2007 präsentierte die Bundesministerin Dr. Schmied die Neue Mittelschule (NMS) als Schule für alle Zehn- bis Vierzehnjährigen und wollte sie in der Schulorganisation verankern. Die ÖVP lehnte ab, es wurden Schulversuche auf der Grundlage einer Novellierung des Schulorganisationsgesetzes (Einführung des § 7a) eingeführt. Auf Landesebene wurden unterschiedliche Modelle der NMS mit der Rahmenvorgabe entwickelt, keine Leistungsgruppen zu führen, sondern Individualisierung durch Teamteaching (Zweilehrersystem) zu erreichen.
2011 wurde ohne Rücksichtnahme auf die Bundesländermodelle die Schulorganisation der NMS durch das BMUKK für ganz Österreich festgelegt. In der dritten und vierten Klasse (7. u. 8. Schulstufe) werden nun die Schülerleistungen durch die Anmerkungen „Grundlegende Allgemeinbildung“ bzw. „Vertiefte Allgemeinbildung“ gekennzeichnet.

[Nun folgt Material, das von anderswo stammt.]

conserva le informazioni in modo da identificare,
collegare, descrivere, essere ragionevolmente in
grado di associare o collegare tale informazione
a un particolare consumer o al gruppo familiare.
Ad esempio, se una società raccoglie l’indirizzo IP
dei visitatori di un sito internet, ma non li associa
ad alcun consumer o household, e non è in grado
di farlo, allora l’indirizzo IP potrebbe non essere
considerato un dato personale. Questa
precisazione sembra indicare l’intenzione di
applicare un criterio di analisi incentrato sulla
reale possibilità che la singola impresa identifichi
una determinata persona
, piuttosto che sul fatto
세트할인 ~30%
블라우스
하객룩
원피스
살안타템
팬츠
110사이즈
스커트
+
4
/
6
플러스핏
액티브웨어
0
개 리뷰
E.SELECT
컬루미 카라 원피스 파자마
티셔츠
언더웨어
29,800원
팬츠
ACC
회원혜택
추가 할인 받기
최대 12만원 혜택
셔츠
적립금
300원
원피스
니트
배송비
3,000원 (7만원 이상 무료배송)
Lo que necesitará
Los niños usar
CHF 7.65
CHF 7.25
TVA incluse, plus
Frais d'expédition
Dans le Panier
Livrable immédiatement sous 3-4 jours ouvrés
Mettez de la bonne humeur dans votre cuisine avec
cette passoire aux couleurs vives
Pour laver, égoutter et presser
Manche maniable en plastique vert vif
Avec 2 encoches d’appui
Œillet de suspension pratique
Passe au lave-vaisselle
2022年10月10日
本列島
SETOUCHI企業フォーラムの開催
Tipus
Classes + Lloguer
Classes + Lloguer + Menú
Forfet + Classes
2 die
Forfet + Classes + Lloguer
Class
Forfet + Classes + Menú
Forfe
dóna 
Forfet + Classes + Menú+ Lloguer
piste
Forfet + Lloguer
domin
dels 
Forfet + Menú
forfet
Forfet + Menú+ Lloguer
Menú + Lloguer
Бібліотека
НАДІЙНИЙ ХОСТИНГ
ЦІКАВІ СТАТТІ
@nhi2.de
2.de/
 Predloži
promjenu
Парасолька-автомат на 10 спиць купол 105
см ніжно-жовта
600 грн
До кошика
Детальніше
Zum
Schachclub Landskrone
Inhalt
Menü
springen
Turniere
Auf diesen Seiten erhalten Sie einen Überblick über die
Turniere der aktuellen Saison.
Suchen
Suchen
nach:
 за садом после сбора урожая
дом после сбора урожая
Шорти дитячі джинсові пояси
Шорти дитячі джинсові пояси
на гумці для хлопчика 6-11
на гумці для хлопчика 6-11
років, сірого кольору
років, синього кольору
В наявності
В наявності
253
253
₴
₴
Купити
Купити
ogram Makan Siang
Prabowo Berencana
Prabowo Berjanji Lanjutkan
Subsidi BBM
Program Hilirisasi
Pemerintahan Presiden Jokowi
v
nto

Den Schülern mit „Vertiefter Allgemeinbildung“ wird der prüfungsfreie Übertritt in die Oberstufe der höheren Schulen (AHS, BHS) zuerkannt.
2012 arrangiert sich die Bundesministerin mit der ÖVP. Die AHS Unterstufe bleibt bestehen, alle Hauptschulen werden in Neue Mittelschulen umgewandelt.

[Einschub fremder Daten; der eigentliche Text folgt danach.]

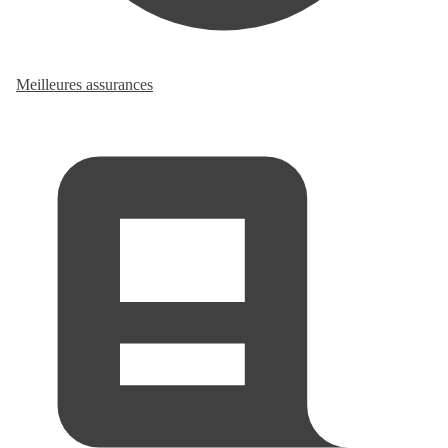
Meilleures assurances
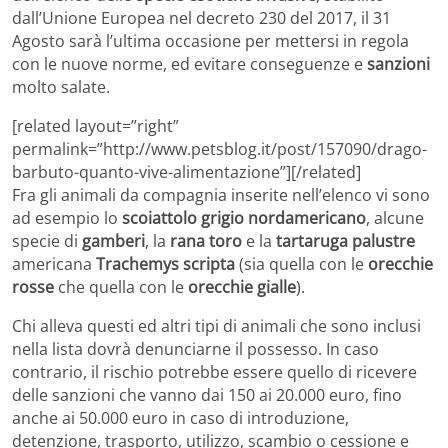
dall’Unione Europea nel decreto 230 del 2017, il 31
Agosto sarà l’ultima occasione per mettersi in regola
con le nuove norme, ed evitare conseguenze e
sanzioni
molto salate.
[related layout=”right”
permalink=”http://www.petsblog.it/post/157090/drago-
barbuto-quanto-vive-alimentazione”][/related]
Fra gli animali da compagnia inserite nell’elenco vi sono
ad esempio lo
scoiattolo grigio nordamericano
, alcune
specie di
gamberi
, la
rana toro
e la
tartaruga palustre
americana
Trachemys scripta
(sia quella con le
orecchie
rosse
che quella con le
orecchie gialle
).
Chi alleva questi ed altri tipi di animali che sono inclusi
nella lista dovrà denunciarne il possesso. In caso
contrario, il rischio potrebbe essere quello di ricevere
delle sanzioni che vanno dai 150 ai 20.000 euro, fino
anche ai 50.000 euro in caso di introduzione,
detenzione, trasporto, utilizzo, scambio o cessione e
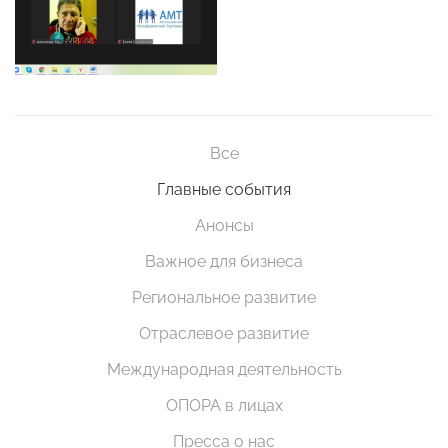
Все
Главные события
Анонсы
Важное для бизнеса
Региональное развитие
Отраслевое развитие
Международная деятельность
ОПОРА в лицах
Пресса о нас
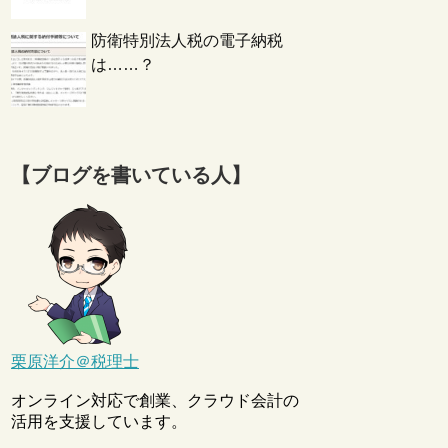
防衛特別法人税の電子納税
は……？
【ブログを書いている人】
栗原洋介＠税理士
オンライン対応で創業、クラウド会計の
活用を支援しています。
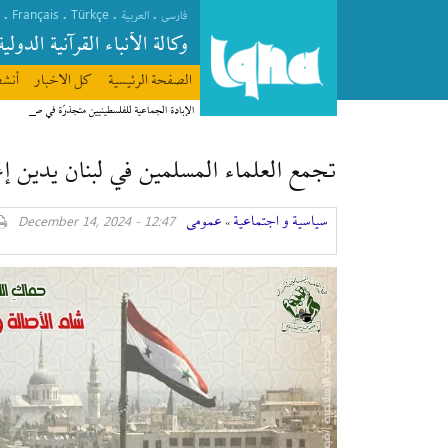
Français
Türkçe
.
.
.
.
فارسی
العربیة
وکالة الأنباء القرآنیة الدولیة
الصفحة الرئیسیة
كل الاخبار
أنشط
الإبادة الجماعية للفلسطينيين متجذرّة في صمت منظ
تجمع العلماء المسلمين في لبنان يدين إ
سیاسیة و اجتماعیة
عمومی
12:47 - December 14, 2024
»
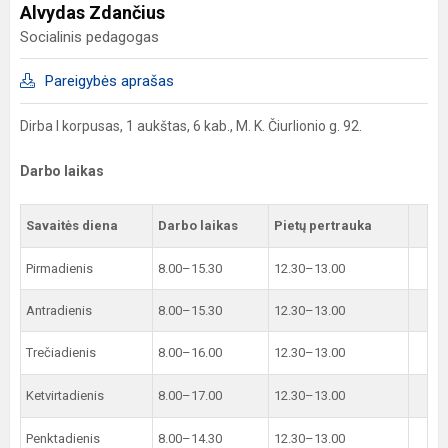
Alvydas Zdančius
Socialinis pedagogas
Pareigybės aprašas
Dirba I korpusas, 1 aukštas, 6 kab., M. K. Čiurlionio g. 92.
Darbo laikas
Savaitės diena
Darbo laikas
Pietų pertrauka
Pirmadienis
8.00–15.30
12.30–13.00
Antradienis
8.00–15.30
12.30–13.00
Trečiadienis
8.00–16.00
12.30–13.00
Ketvirtadienis
8.00–17.00
12.30–13.00
Penktadienis
8.00–14.30
12.30–13.00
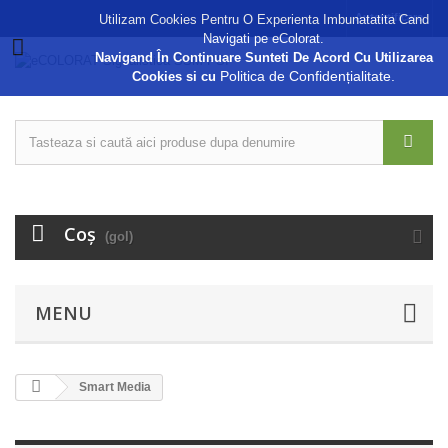
Autentificare
Utilizam Cookies Pentru O Experienta Imbunatatita Cand
Navigati pe eColorat.
Navigand În Continuare Sunteti De Acord Cu Utilizarea
Politica de Confidențialitate.
Cookies si cu
Coş
(gol)
MENU
Smart Media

Diese Entwicklung ist in der Zukunft zu verlängern und eine „Neueste Mittelschule“ (oder einfach Mittelschule) für alle Zehn- bis Vierzehnjährigen zu entwickeln. Sie könnte aus einer Kombination aus der NMS und dem Modell der Wiener Mittelschule bestehen: 5. und 6. Schulstufe Teamteaching in heterogenen Stammklassen, 7. u. 8. Schulstufe lehrplanbezogenes Kurssystem (Grundkurs für alle in zwei Drittel der Unterrichtszeit, Erweiterungs- oder Vertiefungskurs je nach Leistung in einem Drittel der Unterrichtszeit). Schülern, die durchgehend den Erweiterungskurs besuchten, wird der prüfungsfeie Übertritt in die Oberstufenschulen ermöglicht.
Diese Organisationsform der Mittelstufe scheint für einen Kompromiss zwischen SPÖ und ÖVP tauglich: Integration in den Schulstufen 5 und 6, Differenzierung in den Schulstufen 7 und 8.